Before going on to become the first Black woman to cover any Vogue magazine (British Vogue, 1966), a sketch of Luna appeared on the cover of Harper’s Bazaar, which was allegedly due to publishers wanting to mask her identity. In her career the model went on to be the first known mannequin of a Black woman, act in films for Andy Warhol, and work under contract for fashion photographer Richard Avedon. “The opportunity to pay homage to her, and use ESSENCE as the vehicle, I think is quite incredible,”says Roach.
Throughout her cover story, Zendaya reimagines Luna’s most popular photoshoots, even down to her signature pose.

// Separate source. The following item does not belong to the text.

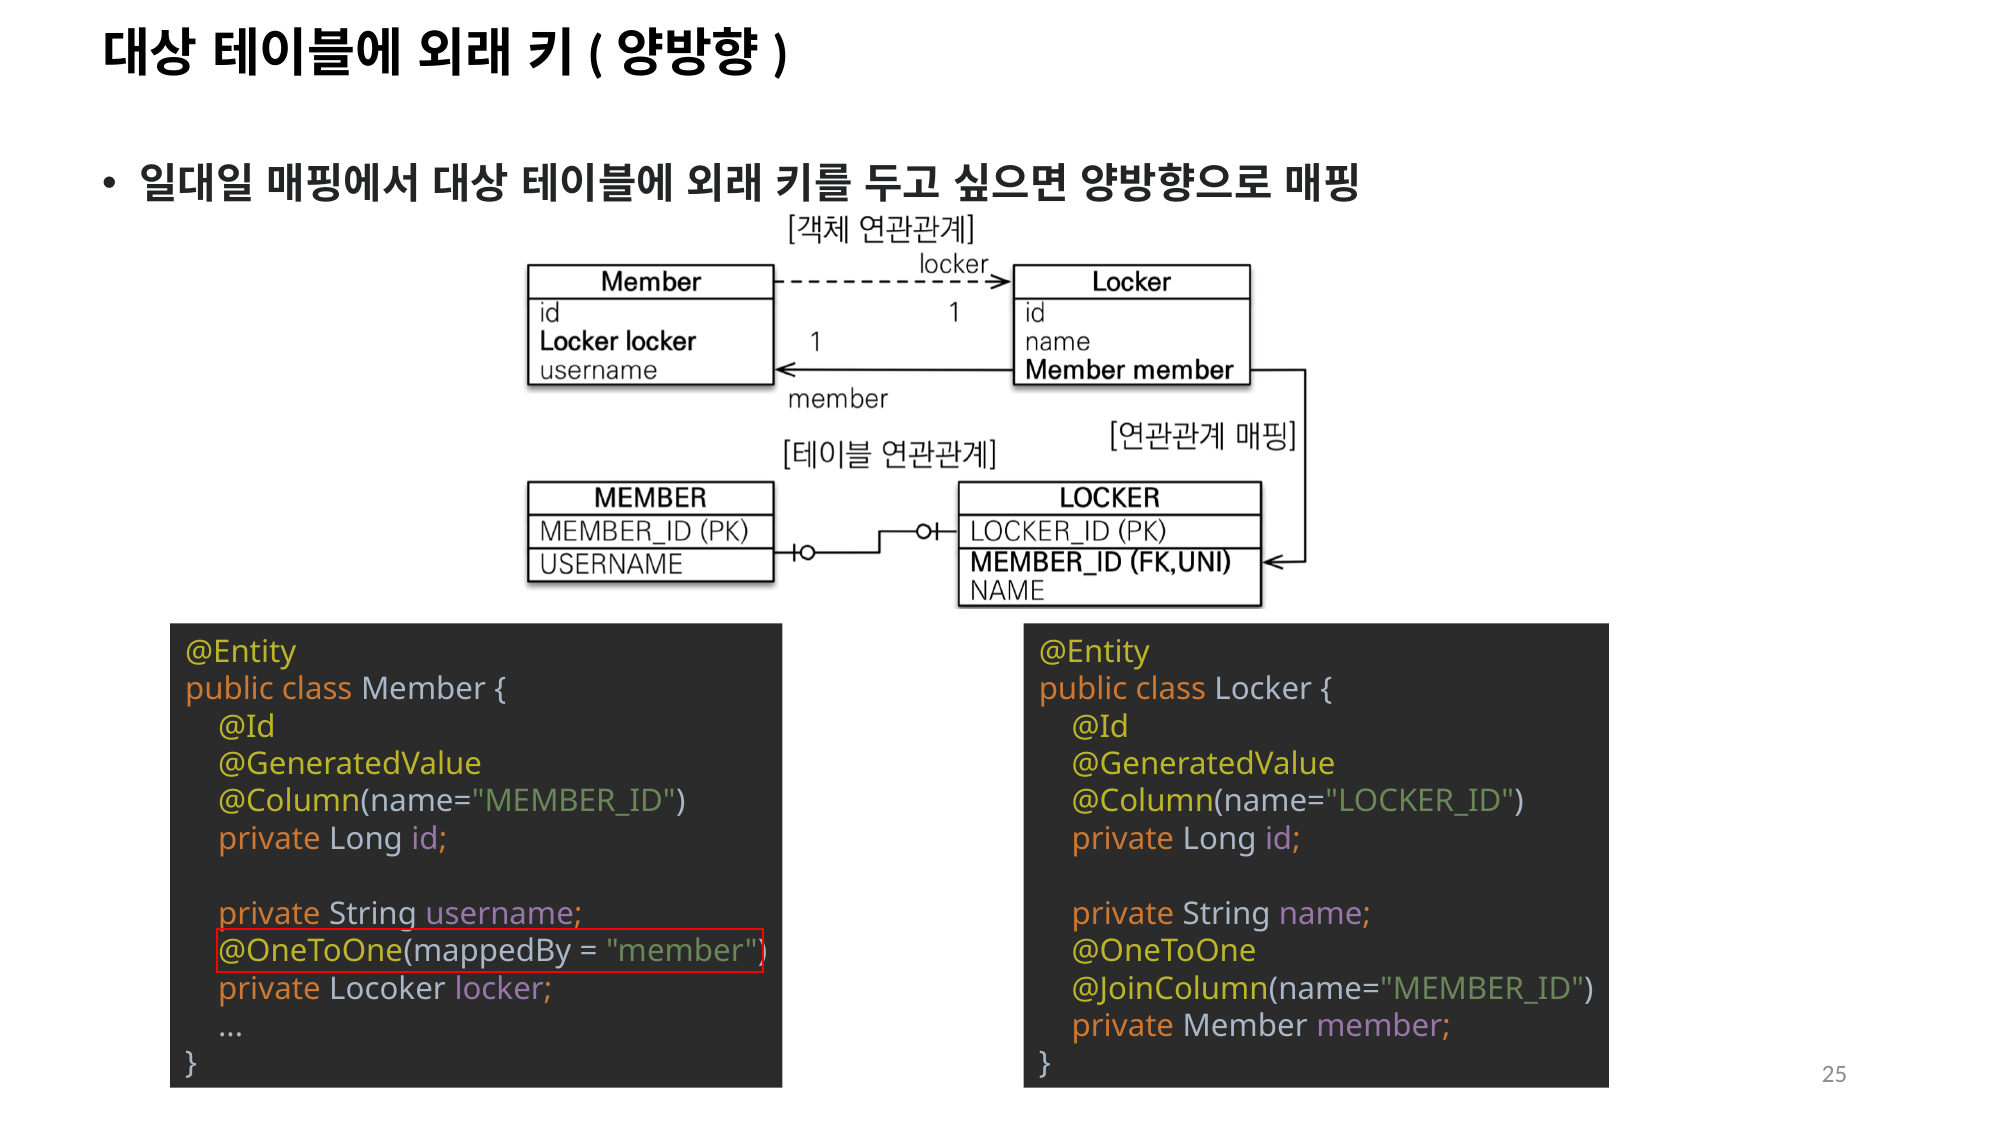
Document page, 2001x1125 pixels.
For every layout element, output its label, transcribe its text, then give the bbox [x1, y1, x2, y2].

Wearing GiGi Hunter on the cover, a popular Black designer who spearheaded knitwear in the nineties, the photoshoot was captured by Ahmad Barber and Donté Maurice, known as AB + DM.
“Most of our portfolio is Black talent and people who will carry very long legacy’s for the next generation to look at in the future,” the photographers tell ESSENCE. “We really love what we do and everyone we’ve had the pleasure of working with.”
Formed in 2018, Barber and Maurice’s photography has been featured in Billboard, Paper Magazine and InStyle. Although they capture many subjects, Barber and Maurice have introduced a refreshing take on how they display Black talent. “Being trusted with this project was a very big deal for us, We’re so glad that we’ve had the chance to work with ESSENCE, a magazine that we grew up with.”
While a new generation of photographers, stylists, fashion designers and talent enters the industry, it’s important to support emerging creators, while holding up the Black entertainers who fought to be at the table. Roach said, “These icons will never be forgotten.”